SPEAKING OF: Your morning columnist is big on building trust and audience loyalty by emphasizing the positive, and solutions. A few resources, with examples, include the Solution Journalism Network’s Story Tracker, the Guardian’s The Upside, the NYT’s This Week in Good News, the Washington Post’s The Optimist newsletter, Mother Jones’s Recharge (disclosure, it’s a side project) and Erin Ruberry’s In Better News. I’ve written about the Guardian’s effort here, and about Ruberry and the NYT’s Desiree Shoe here.
BREITBART OUT: The site is an unreliable source for news, Wikipedia editors say.

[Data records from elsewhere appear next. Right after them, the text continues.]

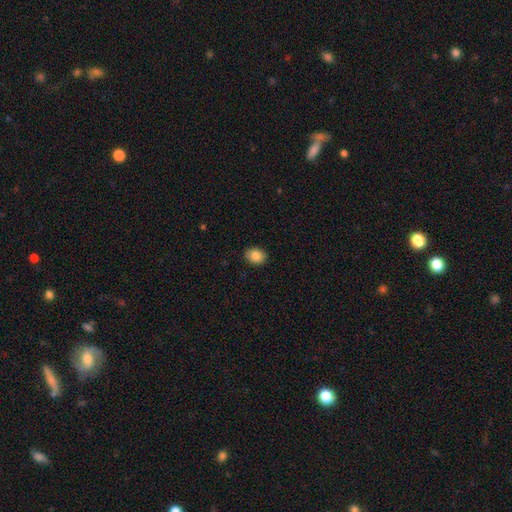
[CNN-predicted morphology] Q: Smooth or featured?
A: smooth (84%); runner-up: star or artifact (9%)
Q: How rounded?
A: in between (54%); runner-up: round (45%)
Q: Merging?
A: none (90%); runner-up: minor disturbance (7%)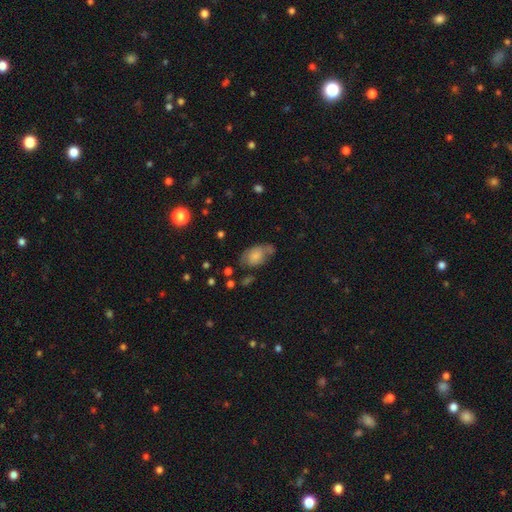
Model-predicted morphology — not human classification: Smooth or featured? smooth (73%)
How rounded? in between (88%)
Merging? none (46%)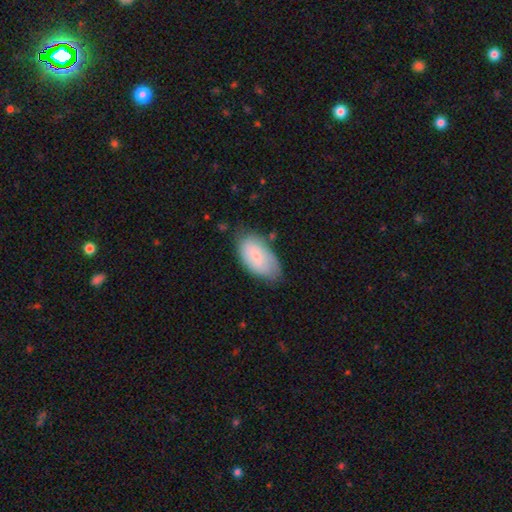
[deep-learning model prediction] Smooth or featured: smooth — 77% (featured or disk — 17%)
How rounded: in between — 95% (round — 3%)
Merging: none — 67% (minor disturbance — 25%)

WHAT IS THIS THING CALLED 'VIRAL'?: The scholarly political and cultural journal Current Affairs, supported by small donors and carrying no advertising, is not usually retweeted by the likes of David Frum, Nate Silver, Nick Offerman, Glenn Greenwald and Leah Litman. Its editor-in-chief Nathan J. Robinson is not on Don Lemon’s speed dial. However, Robinson struck a chord with his examination of the latest Supreme Court confirmation process. His article, “How we know Kavanaugh is lying,” is its most-read ever.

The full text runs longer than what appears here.